Une femme qui a les lèvres gercées comme chaque hiver.
Pour protéger vos lèvres cet hiver, sortez couvert ! © Freepik

Elles tiraillent, elles brûlent, elles pèlent… et elles nous gâchent parfois le moindre sourire. Mais pourquoi, chaque hiver, les lèvres se gercent ? Quels sont les bons réflexes pour l’éviter et surtout comment s’en débarrasser une fois les gerçures installées ? On fait le point. 

Dépourvues de glandes sébacées et sudoripares, les lèvres n’ont aucun film hydrolipidique pour conserver l’humidité. Un simple courant d’air, un chauffage trop sec, un coup de soleil en hiver et elles se transforment en papier de verre.

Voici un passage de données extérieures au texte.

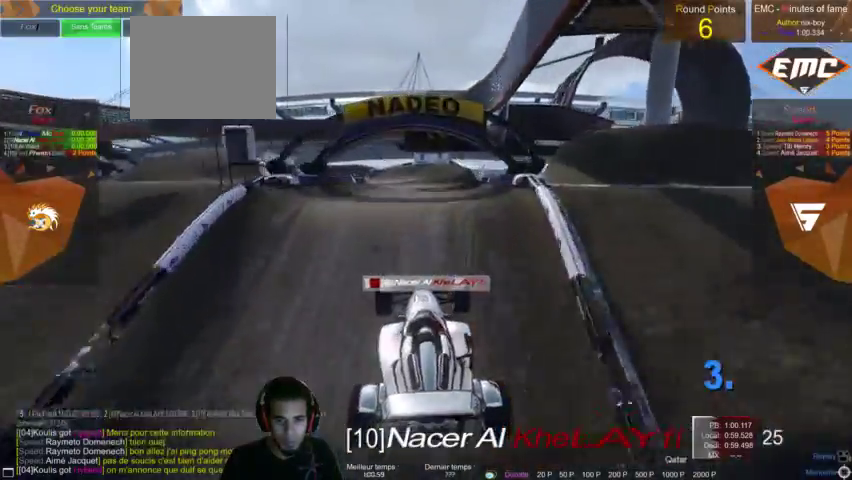
Gameplay with a controller (PlayStation layout); each line is a JSON object with the inputs held at the frame after it. "events" lists button and stick changes between this image and that frame as [ms after this image, input, new state], when the widget could be followed in between. Not read: L3 R3.
{"buttons": [], "left_stick": "center", "right_stick": "center", "events": []}
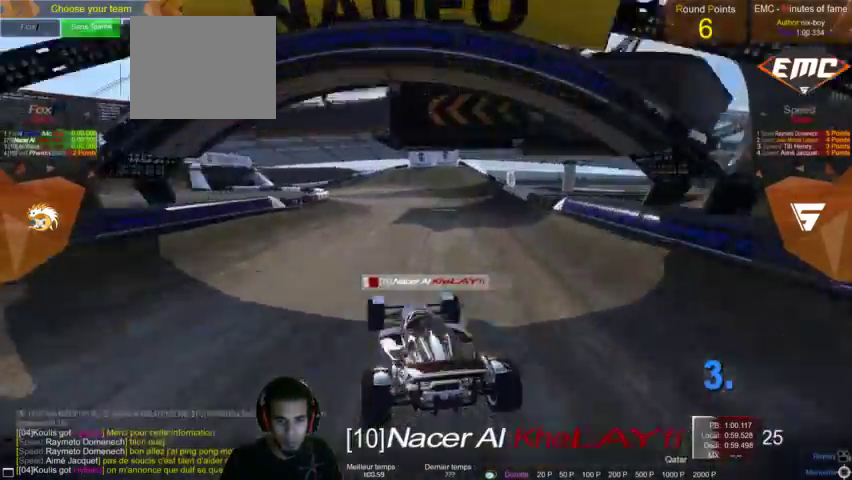
{"buttons": [], "left_stick": "left", "right_stick": "center", "events": [[33, "left_stick", "down"], [100, "left_stick", "center"], [167, "right_stick", "right"], [433, "left_stick", "left"], [433, "right_stick", "center"]]}
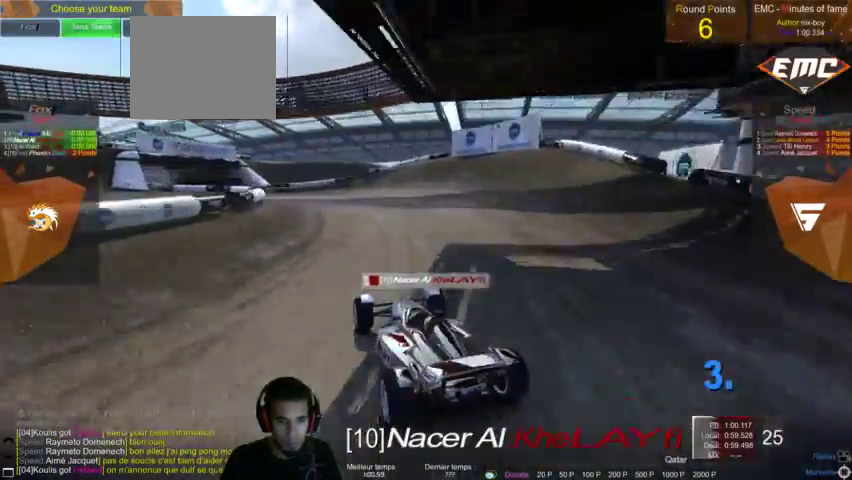
{"buttons": [], "left_stick": "down", "right_stick": "center", "events": [[33, "left_stick", "center"], [67, "right_stick", "right"], [267, "right_stick", "center"], [500, "left_stick", "down"]]}
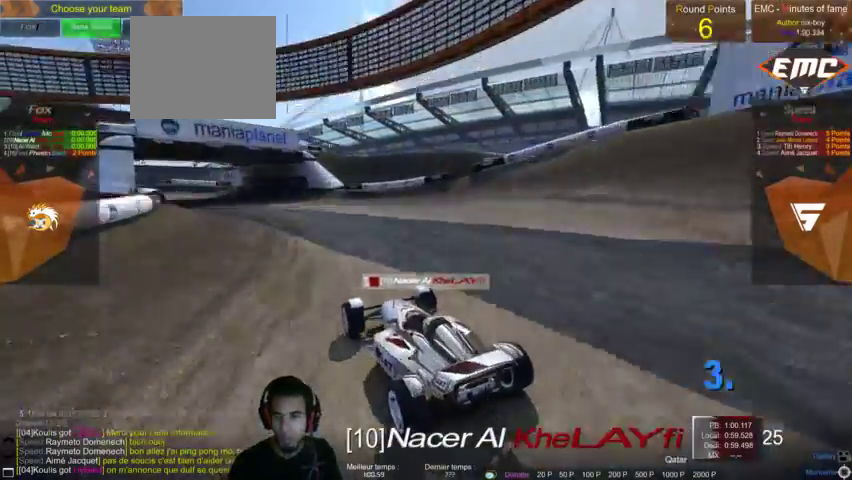
{"buttons": [], "left_stick": "center", "right_stick": "center", "events": [[267, "left_stick", "center"]]}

Cette fragilité explique pourquoi elles réagissent plus vite que le reste du visage aux agressions extérieures. Aussi, l’environnement, l’alimentation et l’hydratation influencent directement leur état. Et se lécher les lèvres est l’erreur numéro un, un geste trompeur qui les dessèche encore davantage.

Une peau trois fois plus fine que le reste du visage

Leur peau n’a tout simplement rien de comparable avec celle du reste du visage. Elle est trois fois plus fine, presque transparente, pauvre en mélanine. 

Et, contrairement au front ou aux joues, les lèvres ne possèdent ni glandes sébacées ni glandes sudoripares. Pas de sébum, pas de film hydrolipidique, pas de mécanisme naturel pour conserver l’humidité. 

Elles sont littéralement exposées à nu. Cette absence de protection les rend particulièrement sensibles aux variations de température, aux UV, au vent… bref, à tout ce que l’hiver (et parfois l’été) leur inflige.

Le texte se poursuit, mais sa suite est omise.